You have lived with depression for many years. Over that time I am sure you have developed coping mechanisms. While I hear that you are feeling overwhelmed now, you have successfully dealt with anxiety in the past. And, there may be some new treatments that you can explore.
I think that it is wonderful that you are a social worker. I would imagine that your own suffering helps you to be more understanding of your clients. Having a purpose in life means a lot. I hope things go well for you in the new job.
Scott thank you so much. I am so happy to hear you have had some relief in your symptoms! I fight so hard every day just to get through. If I could have one day without the anxiety and panic attacks I would be so grateful. I may look into this TMS. I used to work on a geriatric psych unit but we didn't offer this but I remember reading about it. I tried Trazadone many years ago. Now my doctor stopped my Klonopin because he said research shows a link between benzos and Early Alzheimer's. Something else to worry about.

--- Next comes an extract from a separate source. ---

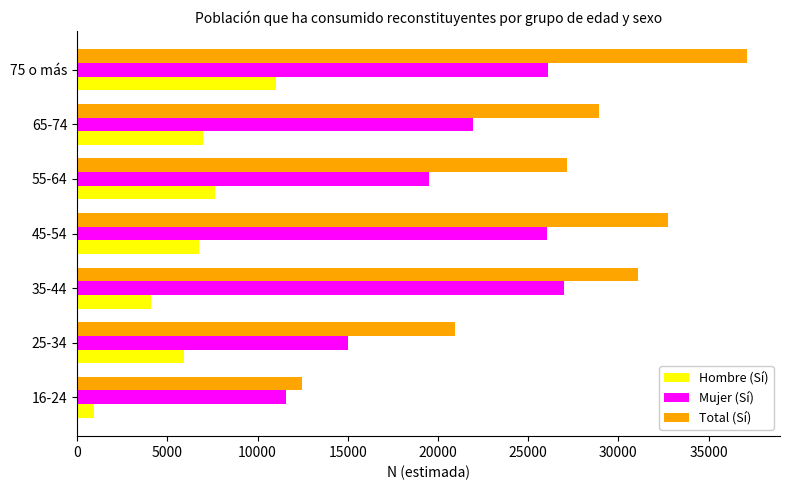

Which series has the largest range (max minus min)?

Total (Sí)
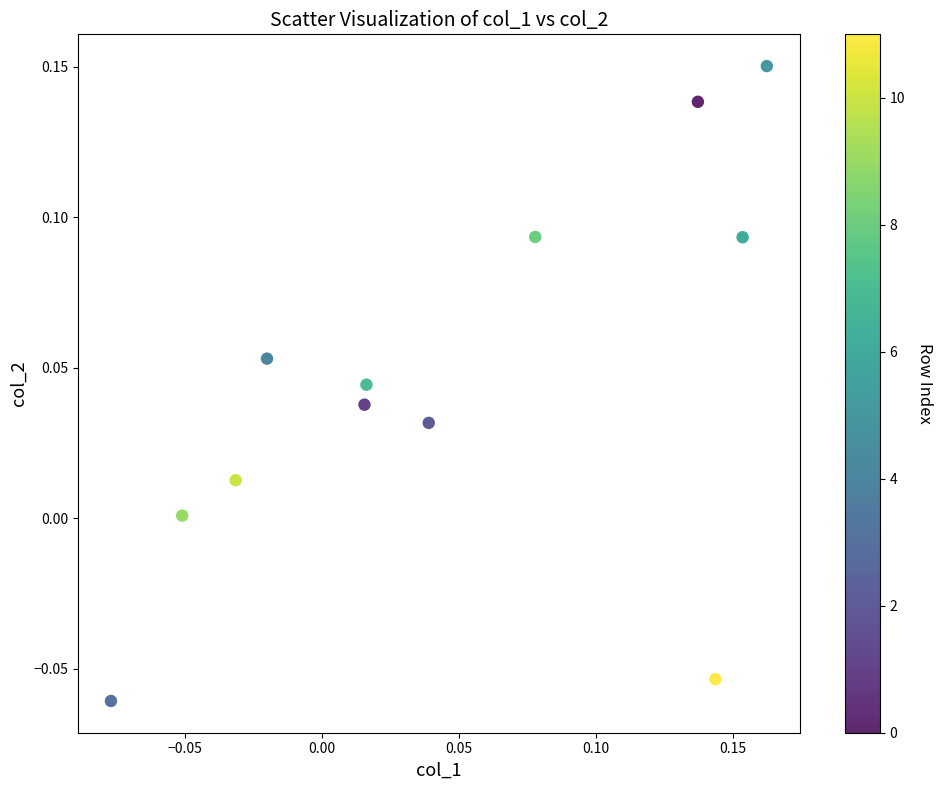

How many points are shown in the scatter plot?

12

Hi Kelly, I also suffer a lot from anxiety and realized that I do not exercise at all. I went on a walk yesterday and immediately felt the benefits. I take medication too but it’s not enough to keep my anxiety at bay. I know it sounds cliche but there is a lot of evidence that waking for 30 minutes a day a few times a week has as much effect as an SSRI.

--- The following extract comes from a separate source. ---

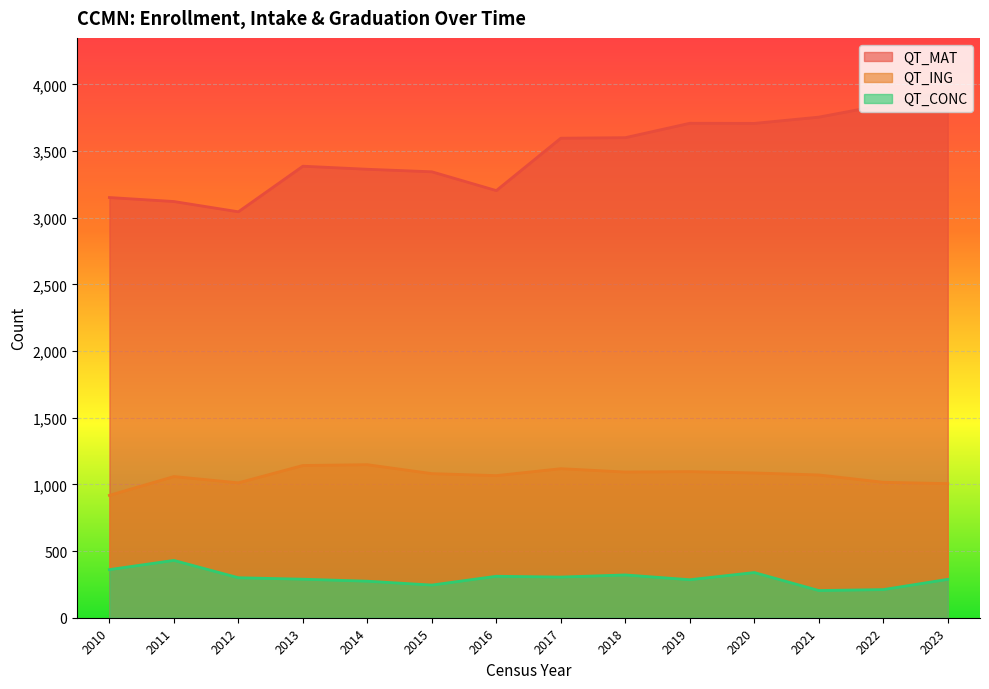

Does the chart display data point markers on the line(s)?

No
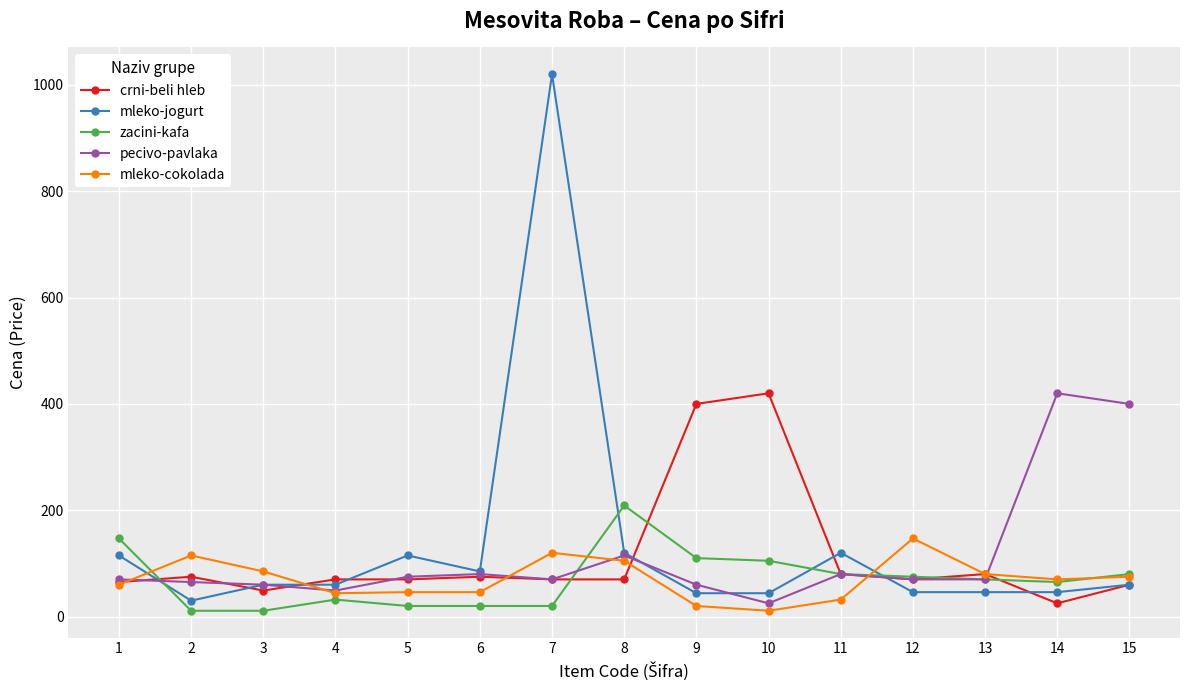

What are all the series names shown in the legend?

crni-beli hleb, mleko-jogurt, zacini-kafa, pecivo-pavlaka, mleko-cokolada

Hi Lynnalice! After I read your reply I decided right after I write to you I am going to take a walk. I am so glad to hear you were able to have some relief. I told my doctor that I realize there is no magic pill and that anxiety is a part of me. I just want to not have it overtake me every day. It has such a grip on me. I go to work shaking and terrified the whole day. Hopefully this walk may clear my head a little. Thank you so much. Although I hate that other people are suffering it's nice to know I'm not alone.

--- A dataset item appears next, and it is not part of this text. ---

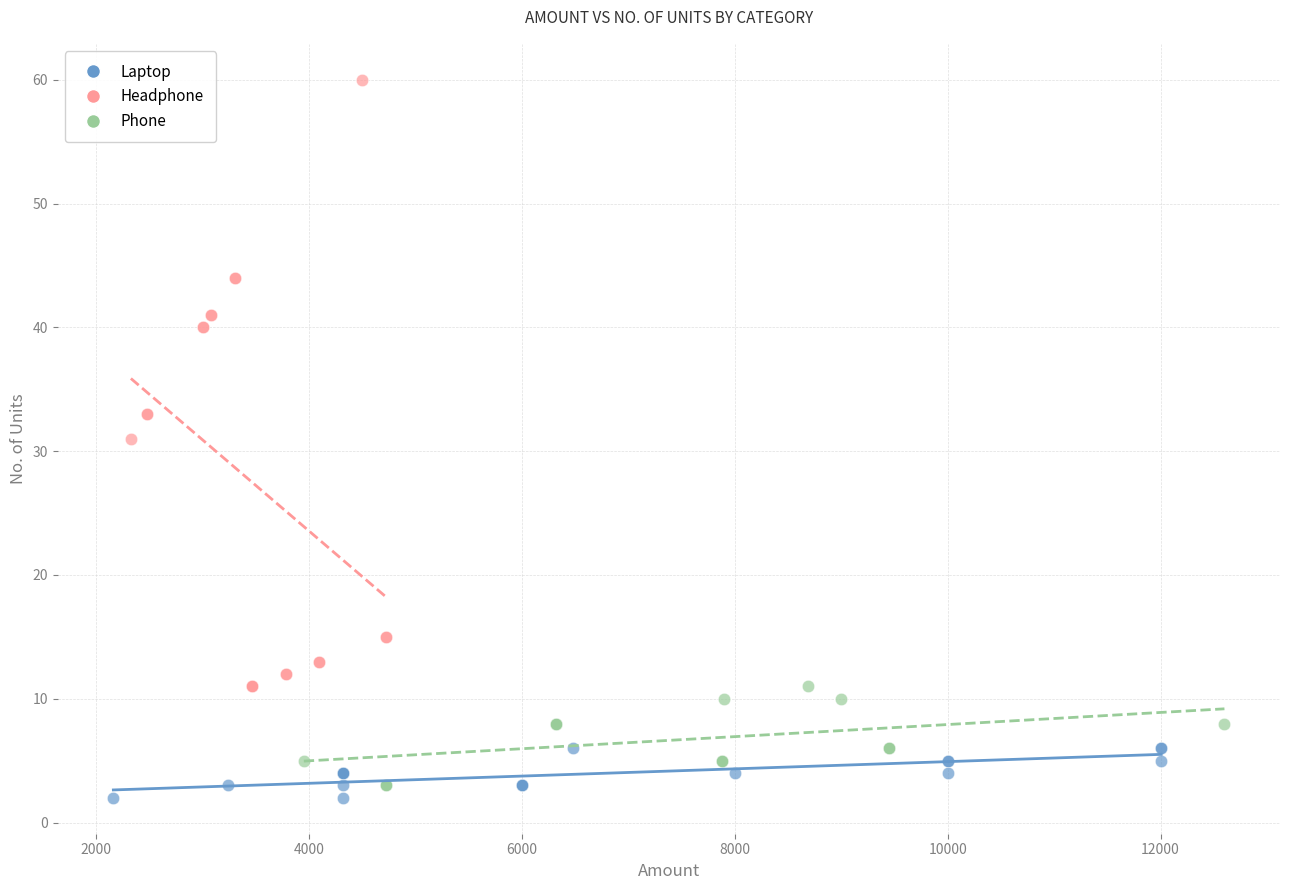

Which series contains the highest Y value?

Headphone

Awesome! I’m really impressed with you, keep it up. Each day you walk it gets better
Hi I found out exercise helps ! I work out in my room mostly everday, skip a day to relax muscles. If i don't work out for a few days I feel tired n usless ..just sit around is not me also helps with self esteem ! Body in motion stays in motion n helps with depression too!
Oh love, my hearts goes out to you. Anxiety and worry can be crippling and manifest in very unhealthy ways. I can relate- there are times that I am so stressed that I pick my nails until the bleed, insomnia takes over and I develop such stress headaches that I can’t function. I also tried medications and found that they didn’t bring the relief that I needed. What helps me most is taking time to focus on what I can control- my thoughts. Yoga and prayer are my go-to’s when life becomes overwhelming, they help me to focus on what I can control and give over what I can’t control. This resource might be helpful as it gives practical lifestyle changes to deal with anxiety that is not dependent on drugs.
Thank you so much LapetiteGen. I feel so bad we all have this disorder but to be able to share with those who understand means the world. I'm just so tired. Then I feel so guilty because there are people with cancer for example and really awful diseases and here I am complaining. But sometimes it is just debilitating.